**指示**
以下の、バブル期の就職活動を描いた映画についての文章から、「コメディだから脚色はあるんだ」から「(マスコミにだけ「就職難易度」なる偏差値があったりする)」までを、両端の語句も含めて一字一句そのまま書き写してください。

**出典抜粋**
──────

「歴史の教科書に使える」
映画の舞台は、バブル絶頂期の日本。
「超売手市場」と言われた就職活動中の大学生を描いたコメディ。
現在(2003年)からは、とうてい考えられないようなバブルっぷりには、観ていて唖然とするというか何というか。
コメディだから脚色はあるんだろうけど、当時のニュースを観ていた私には、このような時代が確かにあったという記憶はある。
っていうか、今後絶対にあり得ないであろう日本のバブル時代の風俗や文化を語る上での、貴重な記録ムービーとも言えなくはない。
んで、そんな貴重なシーンの中でも印象深いものを、以下にネタバレしながらピックアップ。
1.マスコミへの就職がステータス
「マスコミ」「広告代理店」に就職することが学生達のステータスに。
他の業種には「黙っていても受かる」という凄まじい状態。
(マスコミにだけ「就職難易度」なる偏差値があったりする)
就職活動でヒイヒイ言いながら、駆けずり回っていた自分が懐かしい。
黙っていても受からなかったからね。
でも、多分、今なら国家公務員がステータスなんだろうけど……
2.企業が学生を接待
内定者を確保するために、企業が内定者を豪華なレストランで接待。
3.拘束旅行
同じく内定者を確保するために、内定者が他の企業への就職活動を行えないように、内定を出した企業が旅行に連れていってしまう。
(他の企業と連絡が取れない=拘束)

──────

[元データ]

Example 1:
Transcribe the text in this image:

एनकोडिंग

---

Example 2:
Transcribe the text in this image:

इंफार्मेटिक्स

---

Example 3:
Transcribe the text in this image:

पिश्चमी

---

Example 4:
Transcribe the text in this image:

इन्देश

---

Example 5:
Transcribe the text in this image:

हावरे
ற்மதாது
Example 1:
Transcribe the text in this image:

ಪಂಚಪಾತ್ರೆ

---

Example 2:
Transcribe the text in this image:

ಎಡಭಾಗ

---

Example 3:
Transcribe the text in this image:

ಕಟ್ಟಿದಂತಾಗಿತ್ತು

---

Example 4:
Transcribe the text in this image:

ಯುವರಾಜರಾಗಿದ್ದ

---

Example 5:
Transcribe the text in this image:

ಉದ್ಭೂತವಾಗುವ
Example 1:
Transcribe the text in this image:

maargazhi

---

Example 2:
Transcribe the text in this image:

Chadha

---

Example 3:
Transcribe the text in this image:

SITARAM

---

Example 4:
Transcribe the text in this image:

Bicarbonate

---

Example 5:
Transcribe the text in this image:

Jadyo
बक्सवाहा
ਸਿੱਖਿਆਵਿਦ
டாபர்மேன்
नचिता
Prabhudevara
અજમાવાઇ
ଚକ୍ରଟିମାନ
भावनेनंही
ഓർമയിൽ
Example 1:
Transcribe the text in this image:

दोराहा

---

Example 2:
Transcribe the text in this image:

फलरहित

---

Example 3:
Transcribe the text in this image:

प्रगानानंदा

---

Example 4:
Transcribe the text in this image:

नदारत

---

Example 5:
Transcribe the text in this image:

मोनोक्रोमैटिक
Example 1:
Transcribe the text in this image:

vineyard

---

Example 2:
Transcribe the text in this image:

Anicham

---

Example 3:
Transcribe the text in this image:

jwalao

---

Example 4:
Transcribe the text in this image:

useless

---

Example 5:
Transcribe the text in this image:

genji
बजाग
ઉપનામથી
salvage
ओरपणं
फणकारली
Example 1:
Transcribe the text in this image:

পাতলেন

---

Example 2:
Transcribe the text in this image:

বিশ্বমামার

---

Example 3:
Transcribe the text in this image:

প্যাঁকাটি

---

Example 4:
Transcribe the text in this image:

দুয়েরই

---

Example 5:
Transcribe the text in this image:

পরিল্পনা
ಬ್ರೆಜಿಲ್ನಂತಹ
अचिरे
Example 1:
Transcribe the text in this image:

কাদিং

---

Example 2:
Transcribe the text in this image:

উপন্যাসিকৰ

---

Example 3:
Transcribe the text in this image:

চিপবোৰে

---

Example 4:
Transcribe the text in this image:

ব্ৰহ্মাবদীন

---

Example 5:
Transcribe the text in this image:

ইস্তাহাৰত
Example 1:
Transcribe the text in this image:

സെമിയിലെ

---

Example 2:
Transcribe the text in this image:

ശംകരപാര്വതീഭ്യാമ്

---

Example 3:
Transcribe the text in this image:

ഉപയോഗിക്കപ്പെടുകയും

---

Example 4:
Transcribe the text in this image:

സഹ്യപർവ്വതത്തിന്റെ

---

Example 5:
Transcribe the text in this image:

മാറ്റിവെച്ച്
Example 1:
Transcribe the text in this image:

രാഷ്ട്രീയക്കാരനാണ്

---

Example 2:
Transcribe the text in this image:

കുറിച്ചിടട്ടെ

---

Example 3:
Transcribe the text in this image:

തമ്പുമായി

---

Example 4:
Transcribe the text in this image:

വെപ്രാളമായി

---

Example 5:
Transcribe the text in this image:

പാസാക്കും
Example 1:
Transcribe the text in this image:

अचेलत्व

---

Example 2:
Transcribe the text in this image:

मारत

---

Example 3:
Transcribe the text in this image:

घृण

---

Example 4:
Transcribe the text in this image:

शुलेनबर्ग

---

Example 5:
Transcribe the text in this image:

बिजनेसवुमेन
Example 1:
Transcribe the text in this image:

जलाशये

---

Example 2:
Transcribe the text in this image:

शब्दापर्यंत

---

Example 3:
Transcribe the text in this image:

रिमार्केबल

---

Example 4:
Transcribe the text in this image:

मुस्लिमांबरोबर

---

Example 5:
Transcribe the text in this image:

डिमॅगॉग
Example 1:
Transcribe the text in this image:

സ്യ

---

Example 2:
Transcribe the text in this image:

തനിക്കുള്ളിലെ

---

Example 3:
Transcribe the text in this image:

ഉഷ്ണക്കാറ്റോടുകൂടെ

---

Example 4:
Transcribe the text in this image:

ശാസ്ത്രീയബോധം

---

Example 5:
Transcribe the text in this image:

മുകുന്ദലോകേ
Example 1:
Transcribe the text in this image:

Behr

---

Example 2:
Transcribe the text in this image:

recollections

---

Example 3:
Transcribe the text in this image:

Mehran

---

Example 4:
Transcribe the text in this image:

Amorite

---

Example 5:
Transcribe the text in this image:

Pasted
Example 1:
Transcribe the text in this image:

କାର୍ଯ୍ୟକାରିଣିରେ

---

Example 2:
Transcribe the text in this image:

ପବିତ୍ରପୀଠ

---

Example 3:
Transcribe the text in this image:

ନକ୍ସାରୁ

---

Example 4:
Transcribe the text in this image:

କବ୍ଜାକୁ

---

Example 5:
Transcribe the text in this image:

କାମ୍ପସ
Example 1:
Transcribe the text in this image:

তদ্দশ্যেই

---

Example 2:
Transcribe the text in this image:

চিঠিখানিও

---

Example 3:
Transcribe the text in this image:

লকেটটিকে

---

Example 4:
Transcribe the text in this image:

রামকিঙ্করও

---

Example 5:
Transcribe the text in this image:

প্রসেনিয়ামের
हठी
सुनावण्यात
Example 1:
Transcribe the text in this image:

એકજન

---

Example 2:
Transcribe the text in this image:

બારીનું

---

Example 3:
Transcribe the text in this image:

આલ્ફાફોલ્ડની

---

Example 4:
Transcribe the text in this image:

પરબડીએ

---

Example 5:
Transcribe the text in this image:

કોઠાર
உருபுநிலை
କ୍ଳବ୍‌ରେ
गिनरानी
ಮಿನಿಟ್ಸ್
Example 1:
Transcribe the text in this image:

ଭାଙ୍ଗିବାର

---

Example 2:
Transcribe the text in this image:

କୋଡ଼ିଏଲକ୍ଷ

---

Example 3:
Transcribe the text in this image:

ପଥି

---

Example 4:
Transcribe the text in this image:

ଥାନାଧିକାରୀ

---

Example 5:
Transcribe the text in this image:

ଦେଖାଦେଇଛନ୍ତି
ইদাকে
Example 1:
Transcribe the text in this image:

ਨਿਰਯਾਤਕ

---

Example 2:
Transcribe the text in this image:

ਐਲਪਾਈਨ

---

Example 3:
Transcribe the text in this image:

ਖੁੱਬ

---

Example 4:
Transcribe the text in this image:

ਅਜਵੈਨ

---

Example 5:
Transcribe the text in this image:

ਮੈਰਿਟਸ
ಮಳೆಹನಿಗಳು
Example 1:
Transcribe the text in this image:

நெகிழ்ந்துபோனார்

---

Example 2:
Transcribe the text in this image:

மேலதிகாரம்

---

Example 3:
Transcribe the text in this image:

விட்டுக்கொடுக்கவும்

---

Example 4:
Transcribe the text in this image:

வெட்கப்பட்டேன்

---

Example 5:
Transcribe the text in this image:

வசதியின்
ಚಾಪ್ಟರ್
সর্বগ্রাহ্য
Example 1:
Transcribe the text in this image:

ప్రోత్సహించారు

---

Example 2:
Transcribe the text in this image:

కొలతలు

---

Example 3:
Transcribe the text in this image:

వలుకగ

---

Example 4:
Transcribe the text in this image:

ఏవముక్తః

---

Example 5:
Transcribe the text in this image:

──────

**課題の解答**
コメディだから脚色はあるんだろうけど、当時のニュースを観ていた私には、このような時代が確かにあったという記憶はある。
っていうか、今後絶対にあり得ないであろう日本のバブル時代の風俗や文化を語る上での、貴重な記録ムービーとも言えなくはない。
んで、そんな貴重なシーンの中でも印象深いものを、以下にネタバレしながらピックアップ。
1.マスコミへの就職がステータス
「マスコミ」「広告代理店」に就職することが学生達のステータスに。
他の業種には「黙っていても受かる」という凄まじい状態。
(マスコミにだけ「就職難易度」なる偏差値があったりする)